[Records — start]

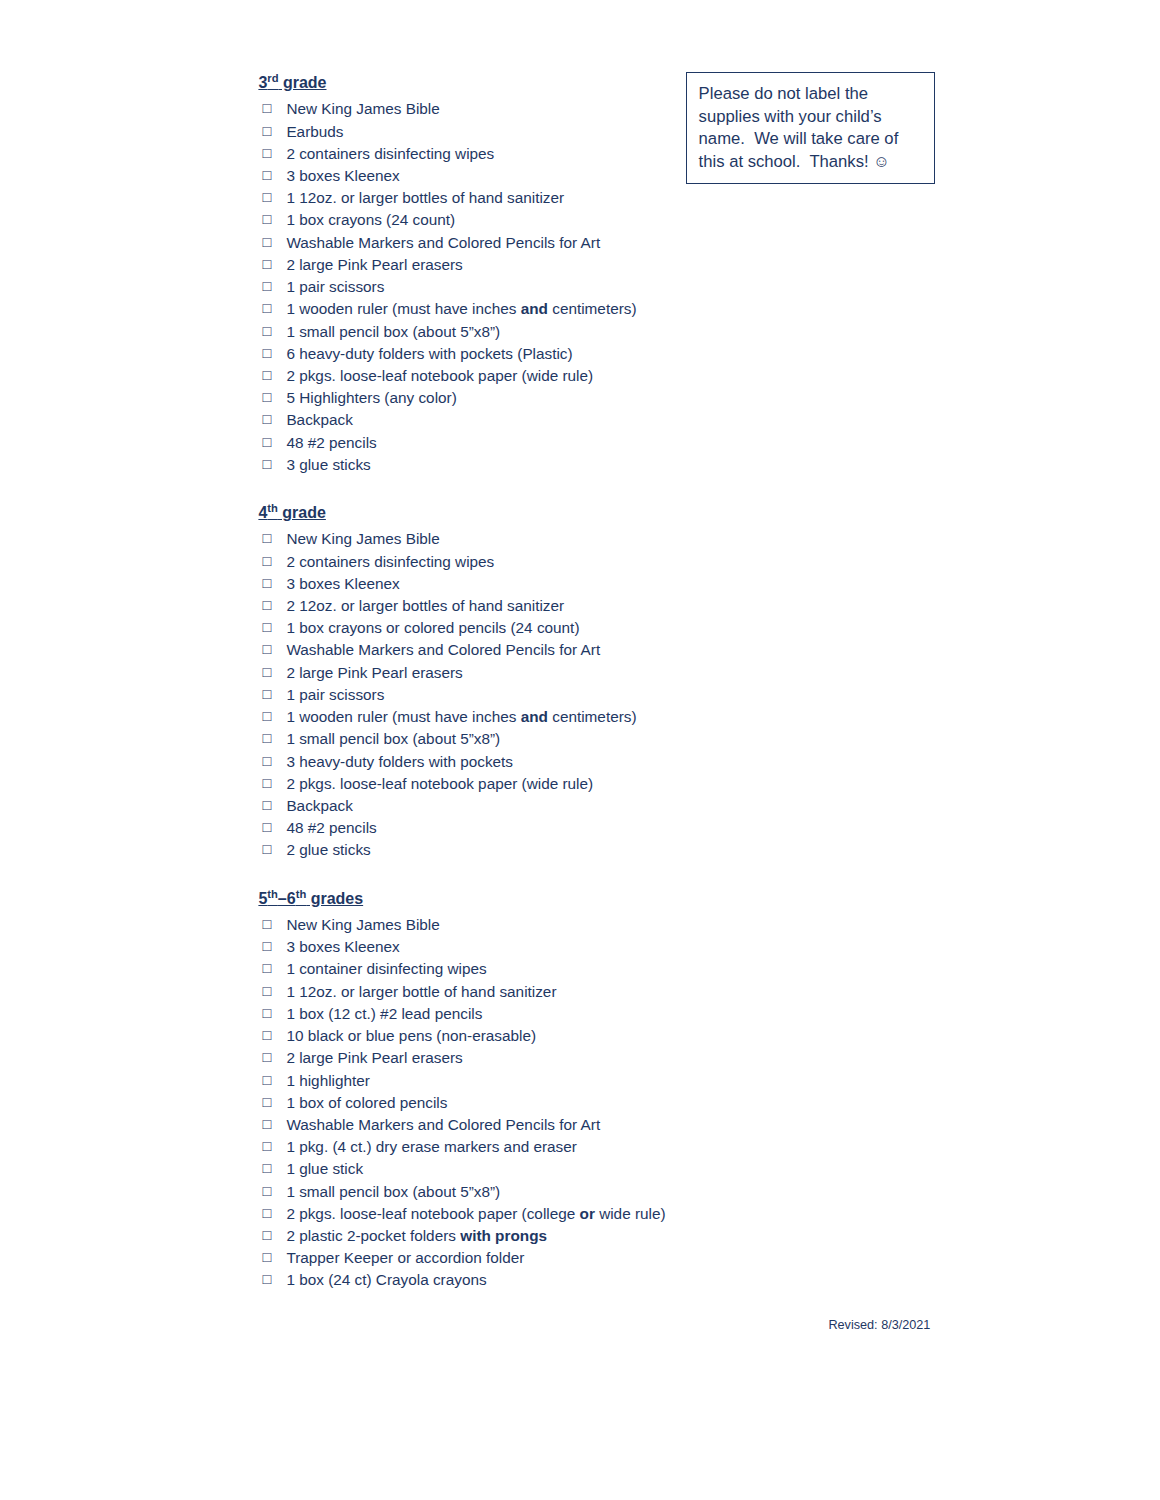Please do not label the supplies with your child’s name. We will take care of this at school. Thanks! ☺
3rd grade
New King James Bible
Earbuds
2 containers disinfecting wipes
3 boxes Kleenex
1 12oz. or larger bottles of hand sanitizer
1 box crayons (24 count)
Washable Markers and Colored Pencils for Art
2 large Pink Pearl erasers
1 pair scissors
1 wooden ruler (must have inches and centimeters)
1 small pencil box (about 5”x8”)
6 heavy-duty folders with pockets (Plastic)
2 pkgs. loose-leaf notebook paper (wide rule)
5 Highlighters (any color)
Backpack
48 #2 pencils
3 glue sticks
4th grade
New King James Bible
2 containers disinfecting wipes
3 boxes Kleenex
2 12oz. or larger bottles of hand sanitizer
1 box crayons or colored pencils (24 count)
Washable Markers and Colored Pencils for Art
2 large Pink Pearl erasers
1 pair scissors
1 wooden ruler (must have inches and centimeters)
1 small pencil box (about 5”x8”)
3 heavy-duty folders with pockets
2 pkgs. loose-leaf notebook paper (wide rule)
Backpack
48 #2 pencils
2 glue sticks
5th–6th grades
New King James Bible
3 boxes Kleenex
1 container disinfecting wipes
1 12oz. or larger bottle of hand sanitizer
1 box (12 ct.) #2 lead pencils
10 black or blue pens (non-erasable)
2 large Pink Pearl erasers
1 highlighter
1 box of colored pencils
Washable Markers and Colored Pencils for Art
1 pkg. (4 ct.) dry erase markers and eraser
1 glue stick
1 small pencil box (about 5”x8”)
2 pkgs. loose-leaf notebook paper (college or wide rule)
2 plastic 2-pocket folders with prongs
Trapper Keeper or accordion folder
1 box (24 ct) Crayola crayons
Revised: 8/3/2021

[Records — finish]

▶ [What to produce] Leave out all pictures, then copy the remaining material exactly.

▶ [Exercise output]
Please do not label the supplies with your child’s name. We will take care of this at school. Thanks! ☺
3rd grade
New King James Bible
Earbuds
2 containers disinfecting wipes
3 boxes Kleenex
1 12oz. or larger bottles of hand sanitizer
1 box crayons (24 count)
Washable Markers and Colored Pencils for Art
2 large Pink Pearl erasers
1 pair scissors
1 wooden ruler (must have inches and centimeters)
1 small pencil box (about 5”x8”)
6 heavy-duty folders with pockets (Plastic)
2 pkgs. loose-leaf notebook paper (wide rule)
5 Highlighters (any color)
Backpack
48 #2 pencils
3 glue sticks
4th grade
New King James Bible
2 containers disinfecting wipes
3 boxes Kleenex
2 12oz. or larger bottles of hand sanitizer
1 box crayons or colored pencils (24 count)
Washable Markers and Colored Pencils for Art
2 large Pink Pearl erasers
1 pair scissors
1 wooden ruler (must have inches and centimeters)
1 small pencil box (about 5”x8”)
3 heavy-duty folders with pockets
2 pkgs. loose-leaf notebook paper (wide rule)
Backpack
48 #2 pencils
2 glue sticks
5th–6th grades
New King James Bible
3 boxes Kleenex
1 container disinfecting wipes
1 12oz. or larger bottle of hand sanitizer
1 box (12 ct.) #2 lead pencils
10 black or blue pens (non-erasable)
2 large Pink Pearl erasers
1 highlighter
1 box of colored pencils
Washable Markers and Colored Pencils for Art
1 pkg. (4 ct.) dry erase markers and eraser
1 glue stick
1 small pencil box (about 5”x8”)
2 pkgs. loose-leaf notebook paper (college or wide rule)
2 plastic 2-pocket folders with prongs
Trapper Keeper or accordion folder
1 box (24 ct) Crayola crayons
Revised: 8/3/2021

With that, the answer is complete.